President of the foundation, Ambassador Kenneth Quinn, said Adesina won the prize “for driving change in African agriculture for over 25 years and improving food security for millions across the African continent”. He added “Adesina introduced initiatives to exponentially increase the availability of credit for smallholder farmers across the African continent and galvanized the political will to transform African agriculture.” Dr. Adesina was the 46th person and the sixth African to win the World Food Prize, also known as the “Nobel Prize for Agriculture”, in 2017.
After serving as minister, Adesina’s odyssey moved to the next stage, where he occupied the dignified position of the President of the African Development Bank (ADB) in 2015. With Dr. Adesina at the helm, the African Development Bank Group achieved the highest capital increase since its establishment in 1964 when, on 31 October 2019, shareholders from 80 member countries raised the general capital from $93 billion to a historic $208 billion.
The African Development Bank Group responded boldly and swiftly to the Covid-19 pandemic. On 3 April 2020, the bank launched a landmark $3 billion Covid-19 Social Bond, followed by a Crisis Response Facility of $10 billion.
After his exemplary and extraordinary performance in his first term as the President of ADB, Adesina was unanimously awarded a second term of office in 2020. As a second-term president of ADB, the tireless efforts of Dr. Adesina to free Africa from hunger, poverty, and squalor continued exponentially.

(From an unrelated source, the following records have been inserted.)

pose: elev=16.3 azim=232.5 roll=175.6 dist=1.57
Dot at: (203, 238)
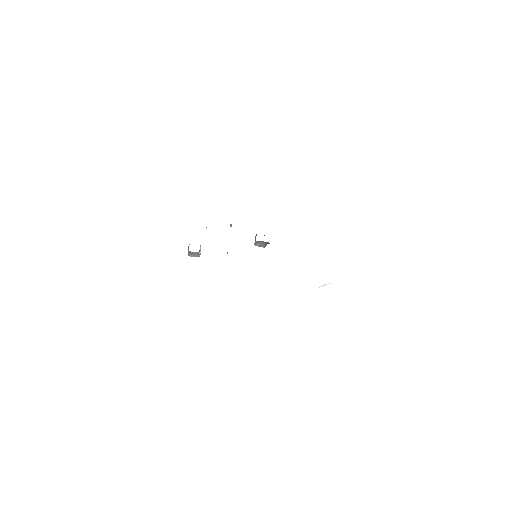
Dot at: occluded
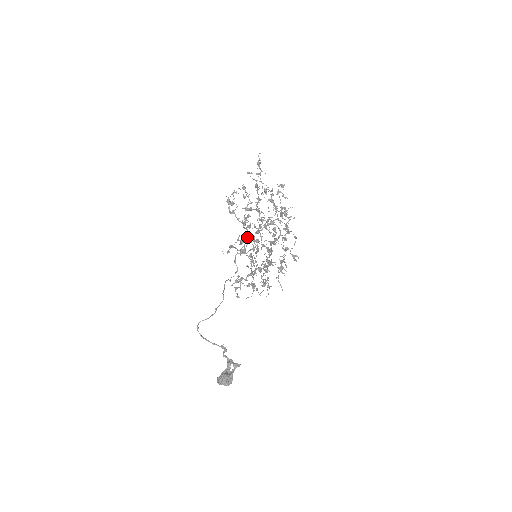
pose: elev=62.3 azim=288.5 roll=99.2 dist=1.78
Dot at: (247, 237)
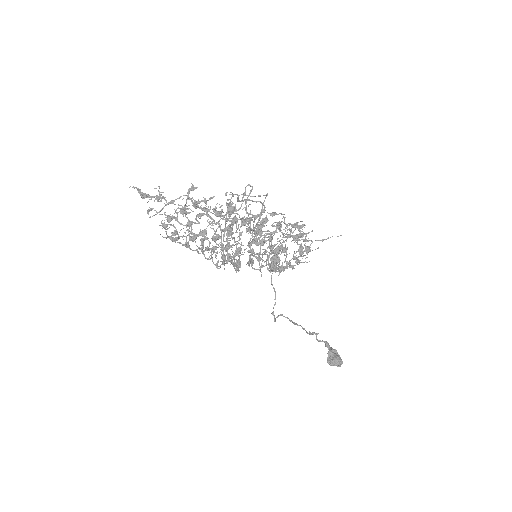
Dot at: (223, 261)
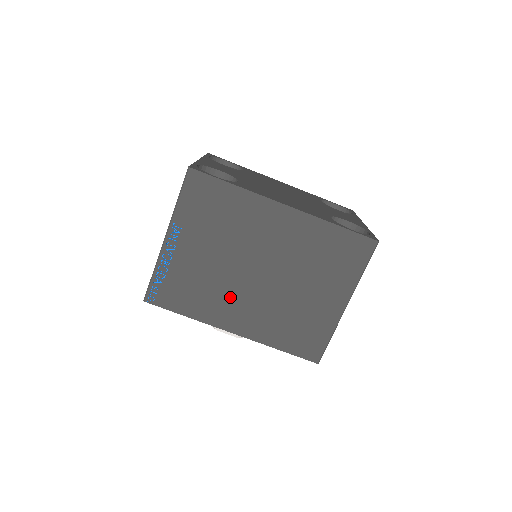
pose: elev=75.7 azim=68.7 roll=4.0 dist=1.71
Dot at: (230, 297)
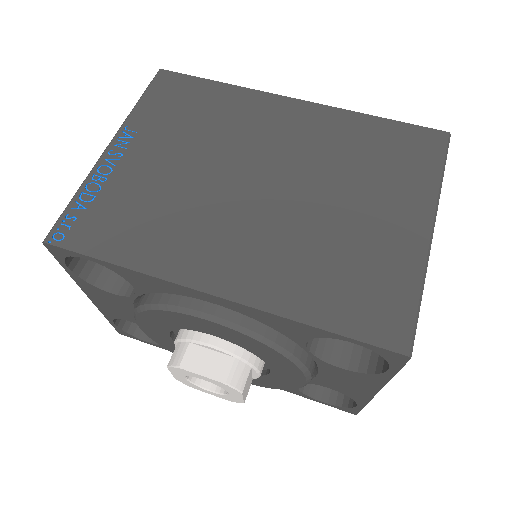
Dot at: (209, 226)
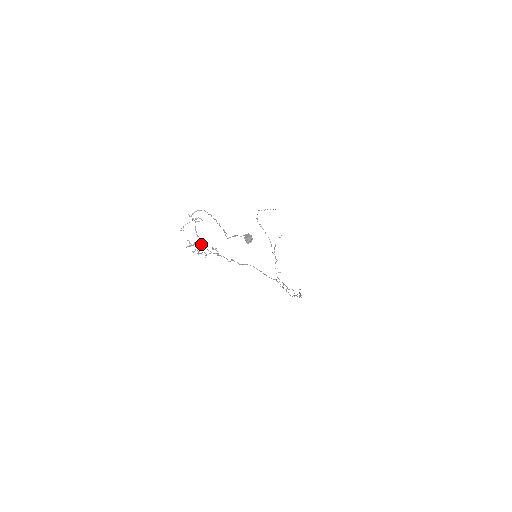
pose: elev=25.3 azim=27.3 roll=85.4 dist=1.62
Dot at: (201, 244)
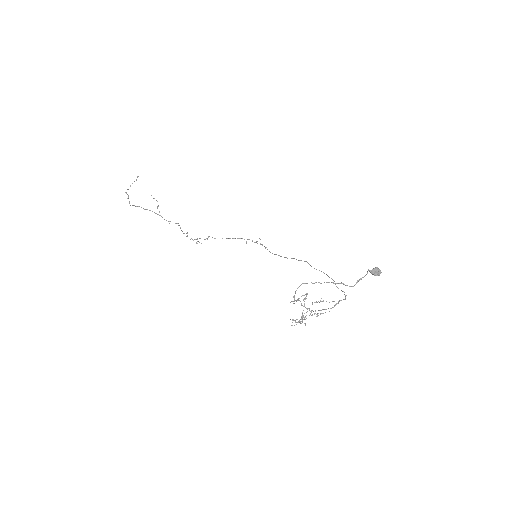
Dot at: occluded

He kept on initiating and innovating strategies to woo investors in agriculture. His famous statement in 2020 when the Federal University of Abeokuta awarded him a Doctorate of Science is a very high point in mobilizing investment in Africa’s Agriculture. Adesina said, “Agriculture is the most important profession and business in the world” and that “the size of food and agriculture in Africa will rise to $1 trillion by 2030. He stated further that the African population will double to 2.5 billion from its present 1.2 billion by 2050. They all must eat, and only through food and agribusiness can this be achieved”.

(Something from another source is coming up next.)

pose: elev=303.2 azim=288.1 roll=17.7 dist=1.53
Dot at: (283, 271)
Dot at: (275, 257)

Furthermore, “ADB was spearheading efforts to feed Africa and was investing $25 billion over ten years to transform the continent’s agriculture sector. Adesina is fast-tracking his efforts to feed Africa as the continent’s population grows exponentially. The least African leaders can do is to support the efforts of this illustrious son of Africa in his odyssey. May God continue to guide him to achieve more success. Amen.